The U.S. community solar market is booming, fueled by a favorable legislative framework and financial incentives.
According to a recent analysis by Wood Mackenzie, in partnership with the Coalition for Community Solar Access (CCSA), the market is expected to reach a cumulative capacity of 14 gigawatts direct current (GWdc) by 2029.
This growth, while promising, comes up against obstacles linked to the saturation of existing markets, prompting players in the sector to turn to opening up new state markets.
Current Growth and Future Challenges
States that have already adopted community solar programs continue to see sustained development, thanks to robust project pipelines.
However, saturation in these markets is beginning to limit long-term growth potential.
Wood Mackenzie forecasts that, despite average annual growth of 5% to 2026, the market could contract by an average of 11% between 2026 and 2029.
To maintain positive momentum, it will be essential to expand existing programs and establish new markets in previously unserved states.
Impact of Regulatory Decisions
The recent May 2024 decision in California, which reduced the national growth outlook for the next five years by 14%, underlines the importance of regulatory decisions on the future of the community solar market.
This reduction is explained by the absence of California, a potentially major market, from the growth forecasts.
The development of new markets, particularly in states such as Ohio, Pennsylvania, Michigan and Wisconsin, is thus becoming crucial to offset this decline and diversify opportunities.
Growth Scenarios
Wood Mackenzie’s analysis considers different scenarios for the next five years.
In an optimistic scenario, where existing markets continue to grow unhindered, prospects would increase by 21%.
On the other hand, a more pessimistic scenario could result in a 20% reduction in outlook.
It is important to note that these forecasts do not include the potential impact of the creation of new markets, which could considerably alter the dynamics of the sector.
The role of federal incentives
Federal incentives, such as those provided by the Inflation Reduction Act, play a key role in the expansion of the community solar market.
However, their implementation poses challenges, particularly in terms of administrative complexity.
Market players have to navigate an ever-changing legislative and regulatory environment to maximize the benefits offered by these incentives.
The $7 billion “Solar for All” fund, announced in April 2024, could also play a key role in enabling expansion in states where community solar programs are not yet established.
Focus on low-income subscribers
The development of community solar does not stop at simply increasing installed capacity.
Particular attention is being paid to low- and moderate-income (LMI) subscribers.
By 2029, some 3.6 GWdc of community solar should be dedicated to this category of subscribers, compared with 829 MWdc in the first quarter of 2024.
This growth is being driven by specific incentives, such as the LMI tax credit, as well as evolving requirements at state level.

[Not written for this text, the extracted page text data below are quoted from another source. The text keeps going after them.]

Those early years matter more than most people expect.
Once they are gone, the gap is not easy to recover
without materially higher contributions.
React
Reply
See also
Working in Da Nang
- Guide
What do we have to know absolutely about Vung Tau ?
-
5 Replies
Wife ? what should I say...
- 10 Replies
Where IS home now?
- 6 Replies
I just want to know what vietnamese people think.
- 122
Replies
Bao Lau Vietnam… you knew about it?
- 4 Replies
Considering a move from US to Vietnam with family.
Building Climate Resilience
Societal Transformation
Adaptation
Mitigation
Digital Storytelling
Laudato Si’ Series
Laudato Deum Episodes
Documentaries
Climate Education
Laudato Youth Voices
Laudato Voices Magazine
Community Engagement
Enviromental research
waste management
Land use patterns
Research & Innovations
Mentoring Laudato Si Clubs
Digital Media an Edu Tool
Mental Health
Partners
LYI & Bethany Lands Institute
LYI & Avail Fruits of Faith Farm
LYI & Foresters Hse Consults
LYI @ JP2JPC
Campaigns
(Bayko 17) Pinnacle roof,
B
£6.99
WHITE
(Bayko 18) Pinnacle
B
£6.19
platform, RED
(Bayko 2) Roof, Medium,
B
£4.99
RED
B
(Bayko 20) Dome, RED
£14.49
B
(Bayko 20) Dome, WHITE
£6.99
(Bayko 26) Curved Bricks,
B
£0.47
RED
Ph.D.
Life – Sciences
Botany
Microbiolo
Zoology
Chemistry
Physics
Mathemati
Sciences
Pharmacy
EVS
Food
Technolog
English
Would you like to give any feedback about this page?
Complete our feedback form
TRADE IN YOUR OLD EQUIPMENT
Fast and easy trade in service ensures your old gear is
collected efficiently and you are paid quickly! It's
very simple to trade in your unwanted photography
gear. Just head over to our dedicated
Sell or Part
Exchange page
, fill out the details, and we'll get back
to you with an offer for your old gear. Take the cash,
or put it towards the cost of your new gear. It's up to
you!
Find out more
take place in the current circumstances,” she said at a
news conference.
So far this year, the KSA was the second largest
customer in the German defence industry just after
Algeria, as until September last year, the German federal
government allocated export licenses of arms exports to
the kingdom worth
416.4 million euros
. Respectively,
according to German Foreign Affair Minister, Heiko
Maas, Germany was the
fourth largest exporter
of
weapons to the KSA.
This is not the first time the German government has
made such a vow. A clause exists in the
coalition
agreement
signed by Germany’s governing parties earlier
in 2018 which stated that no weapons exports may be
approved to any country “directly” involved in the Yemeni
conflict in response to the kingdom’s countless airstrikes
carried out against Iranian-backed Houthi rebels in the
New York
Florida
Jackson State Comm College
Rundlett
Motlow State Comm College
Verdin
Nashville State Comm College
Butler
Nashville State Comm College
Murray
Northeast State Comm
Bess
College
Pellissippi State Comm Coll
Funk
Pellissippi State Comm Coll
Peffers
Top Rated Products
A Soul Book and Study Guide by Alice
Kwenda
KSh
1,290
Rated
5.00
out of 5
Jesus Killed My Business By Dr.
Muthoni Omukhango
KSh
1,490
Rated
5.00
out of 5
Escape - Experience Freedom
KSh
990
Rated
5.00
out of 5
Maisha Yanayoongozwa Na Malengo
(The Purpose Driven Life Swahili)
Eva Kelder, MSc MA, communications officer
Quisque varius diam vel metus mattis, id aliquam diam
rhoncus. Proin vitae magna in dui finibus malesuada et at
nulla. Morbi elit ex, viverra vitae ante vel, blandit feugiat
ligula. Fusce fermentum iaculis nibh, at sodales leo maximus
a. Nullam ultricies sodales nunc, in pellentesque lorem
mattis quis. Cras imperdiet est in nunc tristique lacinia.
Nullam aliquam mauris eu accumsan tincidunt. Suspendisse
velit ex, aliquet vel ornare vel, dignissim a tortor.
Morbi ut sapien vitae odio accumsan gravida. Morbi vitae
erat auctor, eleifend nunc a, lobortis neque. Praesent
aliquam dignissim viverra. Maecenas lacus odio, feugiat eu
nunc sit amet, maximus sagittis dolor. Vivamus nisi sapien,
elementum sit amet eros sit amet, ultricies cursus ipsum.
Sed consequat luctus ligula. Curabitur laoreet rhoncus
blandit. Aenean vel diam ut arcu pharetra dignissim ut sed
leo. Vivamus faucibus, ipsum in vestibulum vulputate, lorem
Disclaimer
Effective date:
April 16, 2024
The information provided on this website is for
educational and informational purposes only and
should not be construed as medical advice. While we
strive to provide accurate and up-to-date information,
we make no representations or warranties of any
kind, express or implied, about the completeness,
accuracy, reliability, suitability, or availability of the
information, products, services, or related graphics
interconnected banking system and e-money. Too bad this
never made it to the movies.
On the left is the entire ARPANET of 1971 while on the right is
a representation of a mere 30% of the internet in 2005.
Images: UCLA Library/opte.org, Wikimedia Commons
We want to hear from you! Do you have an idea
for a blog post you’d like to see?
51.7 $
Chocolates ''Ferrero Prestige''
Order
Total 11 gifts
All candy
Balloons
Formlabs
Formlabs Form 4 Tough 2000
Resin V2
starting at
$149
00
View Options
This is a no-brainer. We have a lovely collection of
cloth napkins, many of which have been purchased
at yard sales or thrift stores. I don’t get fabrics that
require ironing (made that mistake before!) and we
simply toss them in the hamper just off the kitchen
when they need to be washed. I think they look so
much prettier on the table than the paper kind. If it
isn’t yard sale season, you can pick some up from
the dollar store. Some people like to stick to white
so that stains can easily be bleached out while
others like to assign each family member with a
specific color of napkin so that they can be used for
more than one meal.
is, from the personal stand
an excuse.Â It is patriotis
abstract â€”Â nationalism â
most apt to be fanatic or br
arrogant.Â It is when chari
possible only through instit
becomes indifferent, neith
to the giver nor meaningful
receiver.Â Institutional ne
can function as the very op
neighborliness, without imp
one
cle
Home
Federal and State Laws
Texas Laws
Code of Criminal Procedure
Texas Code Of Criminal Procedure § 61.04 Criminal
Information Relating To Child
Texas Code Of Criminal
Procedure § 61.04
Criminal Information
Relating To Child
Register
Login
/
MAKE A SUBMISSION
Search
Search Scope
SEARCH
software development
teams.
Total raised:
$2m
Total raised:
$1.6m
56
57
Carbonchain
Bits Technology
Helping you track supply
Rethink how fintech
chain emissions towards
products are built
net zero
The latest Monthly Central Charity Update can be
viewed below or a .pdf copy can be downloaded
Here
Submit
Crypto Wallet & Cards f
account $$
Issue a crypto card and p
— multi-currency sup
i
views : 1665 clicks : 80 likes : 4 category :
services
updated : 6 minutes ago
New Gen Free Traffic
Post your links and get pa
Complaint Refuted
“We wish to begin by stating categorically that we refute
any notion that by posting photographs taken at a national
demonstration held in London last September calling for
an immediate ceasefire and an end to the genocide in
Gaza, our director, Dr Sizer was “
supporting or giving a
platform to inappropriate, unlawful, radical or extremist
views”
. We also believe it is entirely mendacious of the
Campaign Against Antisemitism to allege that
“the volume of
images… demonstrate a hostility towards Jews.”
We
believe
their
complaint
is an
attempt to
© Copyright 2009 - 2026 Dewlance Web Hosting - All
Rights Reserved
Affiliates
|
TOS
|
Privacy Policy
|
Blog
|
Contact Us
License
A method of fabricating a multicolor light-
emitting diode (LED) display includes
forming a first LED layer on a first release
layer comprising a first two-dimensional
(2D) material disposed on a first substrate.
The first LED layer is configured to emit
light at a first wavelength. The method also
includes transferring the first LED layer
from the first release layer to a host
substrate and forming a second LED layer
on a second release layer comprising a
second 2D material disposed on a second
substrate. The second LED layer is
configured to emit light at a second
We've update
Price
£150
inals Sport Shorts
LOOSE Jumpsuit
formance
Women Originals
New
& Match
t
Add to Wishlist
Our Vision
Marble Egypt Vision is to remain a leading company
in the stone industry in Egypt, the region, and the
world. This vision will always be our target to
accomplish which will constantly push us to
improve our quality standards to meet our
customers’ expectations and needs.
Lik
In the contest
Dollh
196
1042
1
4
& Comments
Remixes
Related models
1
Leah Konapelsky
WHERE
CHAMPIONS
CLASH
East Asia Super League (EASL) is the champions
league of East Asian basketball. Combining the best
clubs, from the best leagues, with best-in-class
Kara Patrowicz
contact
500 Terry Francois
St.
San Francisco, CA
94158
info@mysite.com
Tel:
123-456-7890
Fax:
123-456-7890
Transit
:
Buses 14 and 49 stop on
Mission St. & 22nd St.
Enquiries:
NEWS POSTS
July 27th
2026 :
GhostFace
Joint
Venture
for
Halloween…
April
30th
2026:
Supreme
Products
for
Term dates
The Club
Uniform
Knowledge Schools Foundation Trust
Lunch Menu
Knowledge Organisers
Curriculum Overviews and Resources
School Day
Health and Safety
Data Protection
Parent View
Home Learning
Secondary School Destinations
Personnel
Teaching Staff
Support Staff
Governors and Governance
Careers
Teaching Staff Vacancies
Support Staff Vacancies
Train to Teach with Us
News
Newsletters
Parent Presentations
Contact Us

The future of the U.S. community solar market lies in a combination of expansion strategies in mature markets and the development of new state markets.
Federal incentives and programs dedicated to low-income subscribers will play a crucial role in achieving the capacity targets set for 2029.
However, the success of these initiatives will depend on the ability of industry players to adapt to legislative changes and optimize their operations in an increasingly competitive environment.